(Source data)
--- START ---
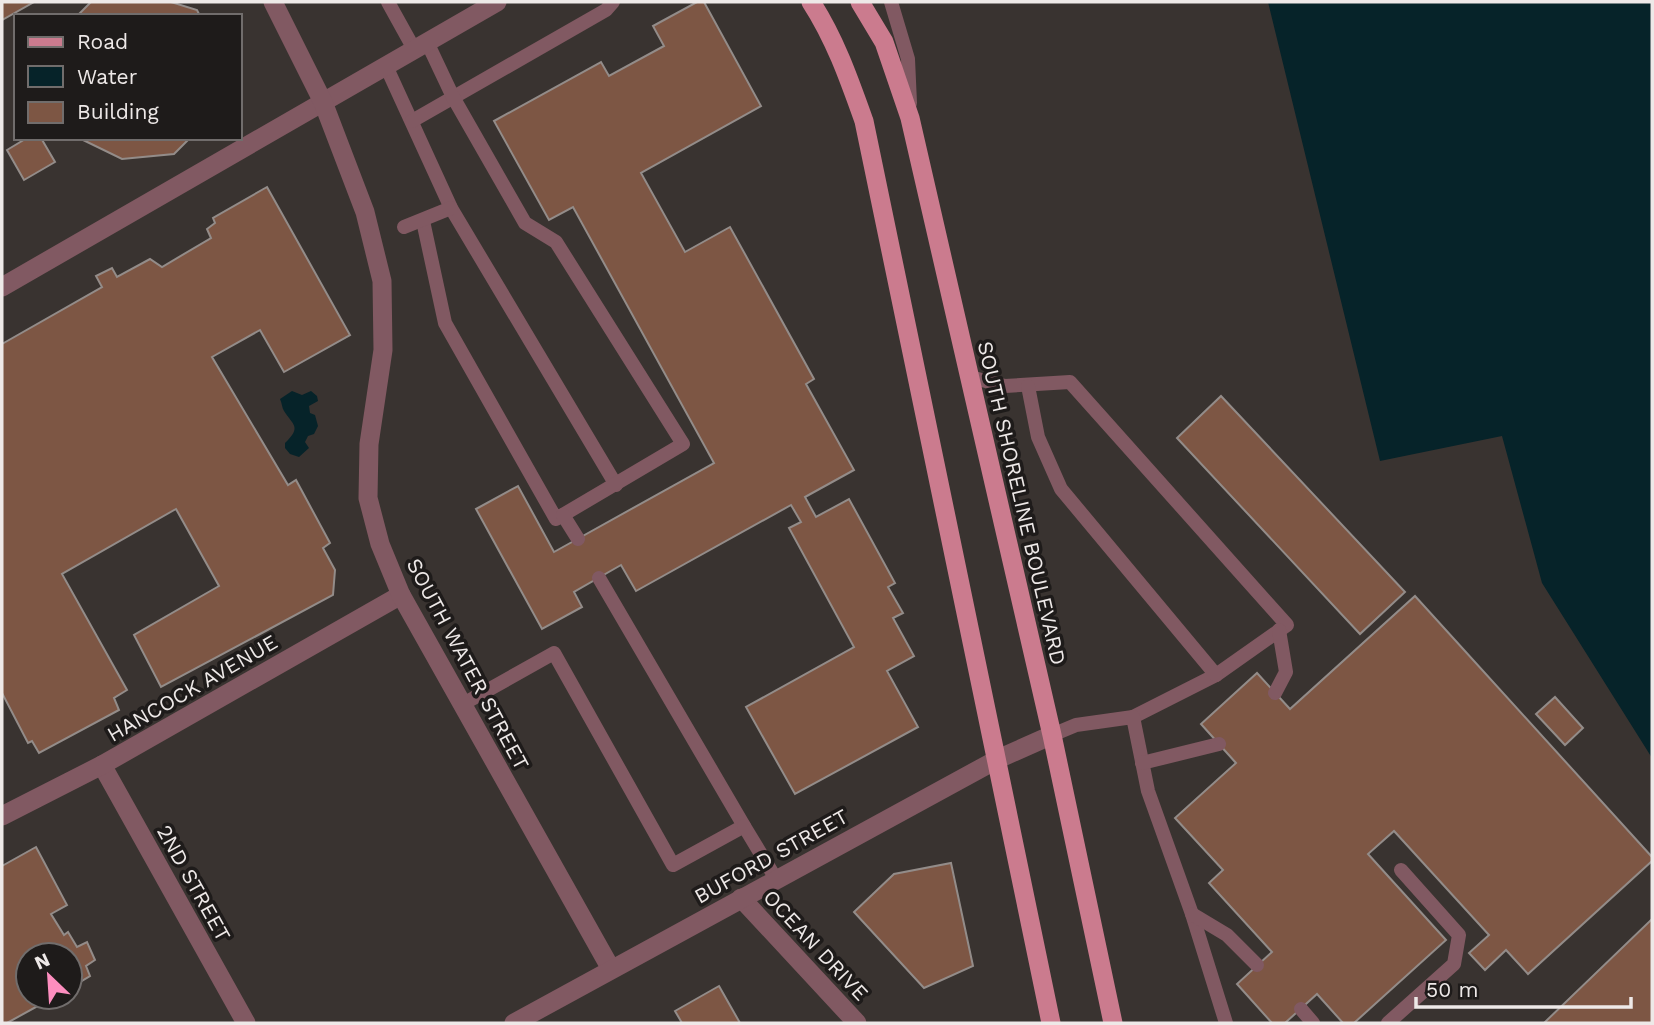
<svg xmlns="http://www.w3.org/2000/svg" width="1654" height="1025" font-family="'Work Sans',sans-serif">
  <rect width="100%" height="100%" fill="#393330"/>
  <!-- water -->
  <g fill="#062329">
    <path d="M1268,2h384v756l-110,-175 -40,-147 -122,25z"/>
    <path d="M292,391l10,4 9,-4 6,5 1,5 -9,5 1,7 5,2 3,11 -4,8 -6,2 -3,6 4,6 -10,9 -9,-3 -5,-6v-5c17,-16 8,-18 -1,-32 -2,-3 -2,-8 -4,-12z"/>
  </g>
  <!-- building -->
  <g fill="#7d5644" stroke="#938c89" stroke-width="2">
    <path d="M2,2h32l-32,18z"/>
    <path d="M91,2h80l26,8 3,6h-123z"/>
    <path d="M697,2h7l57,104 -120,67 44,79 45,-25 84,152 -8,5 48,86 -49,27 11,20 33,-18 46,84 -7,4 15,26 -10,5 21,38 -27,15 31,56 -123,67 -49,-87 108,-60 -65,-119 12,-6 -10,-17 -155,86 -15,-26 -47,27 8,15 -40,22 -66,-120 42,-23 36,66 160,-89 -141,-256 -24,13 -55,-99 107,-59 8,14 55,-30 -11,-20z"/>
    <path d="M27,138h14l14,24 -31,18 -17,-30z"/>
    <path d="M79,138h111l-16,16 -52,5z"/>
    <path d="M267,187l83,148 -66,37 -24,-42 -48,27 76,128 8,-5 34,63 -7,5 12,22 -2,25 -172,92 -27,-52 85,-49 -43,-77 -114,65 65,116 -13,8 5,12 -80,43 -7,-12 -4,2 -26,-50v-349l100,-57 -6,-11 16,-8 5,9 33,-18 12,8 49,-29 -4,-9 8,-6 -2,-5z"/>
    <path d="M1221,396l184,196 -45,42 -183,-196z"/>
    <path d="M1415,596l237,261v4l-124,113 -22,-24 -21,20 -16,-17 20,-18 -95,-104 -26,23 78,86 -92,83h-11l-26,-29 -32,29h-13l-35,-39 35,-32 -63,-69 14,-13 -48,-52 61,-55 -35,-39 56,-51 33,36z"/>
    <path d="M1555,697l28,31 -18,17 -29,-31z"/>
    <path d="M36,847l31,58 -16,9 13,21 4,-3 9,15 10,-5 8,18 -9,6 4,10 -20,12v-33h-42v42h26l-47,26h-5v-157z"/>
    <path d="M951,863l22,103 -49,22 -70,-76 40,-38z"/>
    <path d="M1652,919v104h-108z"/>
    <path d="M719,986l21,37h-58l-7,-12z"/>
  </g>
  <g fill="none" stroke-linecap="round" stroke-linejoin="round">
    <!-- service -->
    <g stroke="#815962" stroke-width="14">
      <path d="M388,2l26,47"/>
      <path d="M891,2l17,57 2,44"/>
      <path d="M386,66l65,142 165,277"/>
      <path d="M412,121l194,-111 7,-8"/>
      <path d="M423,221l22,102 111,196 127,-75 -127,-202 -31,-19 -72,-126 -26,-55"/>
      <path d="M404,227l47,-19"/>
      <path d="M970,377l35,9 65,-4 217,243 -71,50 -83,42"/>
      <path d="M1028,386l10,51 23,52 155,186"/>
      <path d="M563,515l15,24"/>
      <path d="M1275,693l11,-21 -7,-42"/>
      <path d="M463,704l91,-51 119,212 71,-39 -145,-248"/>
      <path d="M1052,735l24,-10 57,-8 15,74 44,123 34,109"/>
      <path d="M1142,763l77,-19"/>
      <path d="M744,826l32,53"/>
      <path d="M1192,914l35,21 30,30"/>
      <path d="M1301,1009l12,14"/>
      <path d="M1388,1023l66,-59 5,-29 -58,-65"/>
    </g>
    <!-- minor -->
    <g stroke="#815962" stroke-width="19">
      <path d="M2,287l495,-285"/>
      <path d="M102,765l144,258"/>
      <path d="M2,816l100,-51 299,-170"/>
      <path d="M741,898l116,125"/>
    </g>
    <!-- tertiary -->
    <g stroke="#815962" stroke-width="19">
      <path d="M273,2l50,100 42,110 17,69 1,69 -14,94 -1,54 12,46 21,51 210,374"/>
      <path d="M514,1023l484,-264 54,-24"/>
    </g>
    <!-- primary -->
    <g stroke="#cb7b8e" stroke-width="19">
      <path d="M811,2c24,37 38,77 53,119l187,902"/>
      <path d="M860,2l24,40 26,76 142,617 61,288"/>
    </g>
  </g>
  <g text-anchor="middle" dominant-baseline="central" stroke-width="7" stroke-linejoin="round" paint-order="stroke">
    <!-- street labels -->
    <g font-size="21" fill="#eee9e8" stroke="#1e1b1a">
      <text transform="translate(1022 503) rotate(77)">SOUTH SHORELINE BOULEVARD</text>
      <text transform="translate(468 664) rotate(62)">SOUTH WATER STREET</text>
      <text transform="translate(192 688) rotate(-30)">HANCOCK AVENUE</text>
      <text transform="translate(771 856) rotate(-29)">BUFORD STREET</text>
      <text transform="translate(194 883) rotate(61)">2ND STREET</text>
      <text transform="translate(816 945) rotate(47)">OCEAN DRIVE</text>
    </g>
  </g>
  <!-- border -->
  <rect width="1654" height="1025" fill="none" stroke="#eee9e8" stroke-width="7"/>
  <!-- legend -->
  <rect x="14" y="14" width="228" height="126" fill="#1e1b1a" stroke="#716d6c" stroke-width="2"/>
  <rect x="28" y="37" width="35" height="10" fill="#cb7b8e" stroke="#716d6c" stroke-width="2"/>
  <text x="77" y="49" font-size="21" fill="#eee9e8">Road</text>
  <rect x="28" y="66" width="35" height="21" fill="#062329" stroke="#716d6c" stroke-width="2"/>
  <text x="77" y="84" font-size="21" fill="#eee9e8">Water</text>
  <rect x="28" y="102" width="35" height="21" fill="#7d5644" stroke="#716d6c" stroke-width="2"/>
  <text x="77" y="119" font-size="21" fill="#eee9e8">Building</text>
  <!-- north arrow -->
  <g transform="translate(49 976) rotate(335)"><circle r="33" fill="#1e1b1a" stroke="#716d6c" stroke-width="2"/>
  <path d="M0-5L12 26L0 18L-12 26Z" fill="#fd8ebf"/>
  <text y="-10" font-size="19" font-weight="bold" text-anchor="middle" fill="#eee9e8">N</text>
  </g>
  <!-- scale -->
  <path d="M1416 997v10h215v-10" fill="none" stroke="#eee9e8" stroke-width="3.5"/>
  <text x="1426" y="997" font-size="21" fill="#eee9e8" stroke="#1e1b1a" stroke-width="5" paint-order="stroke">50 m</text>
</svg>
--- END ---
# Work request
Scan the data above for the string "anchor" and copy each line where it appears.

# Exercise output
  <g text-anchor="middle" dominant-baseline="central" stroke-width="7" stroke-linejoin="round" paint-order="stroke">
  <text y="-10" font-size="19" font-weight="bold" text-anchor="middle" fill="#eee9e8">N</text>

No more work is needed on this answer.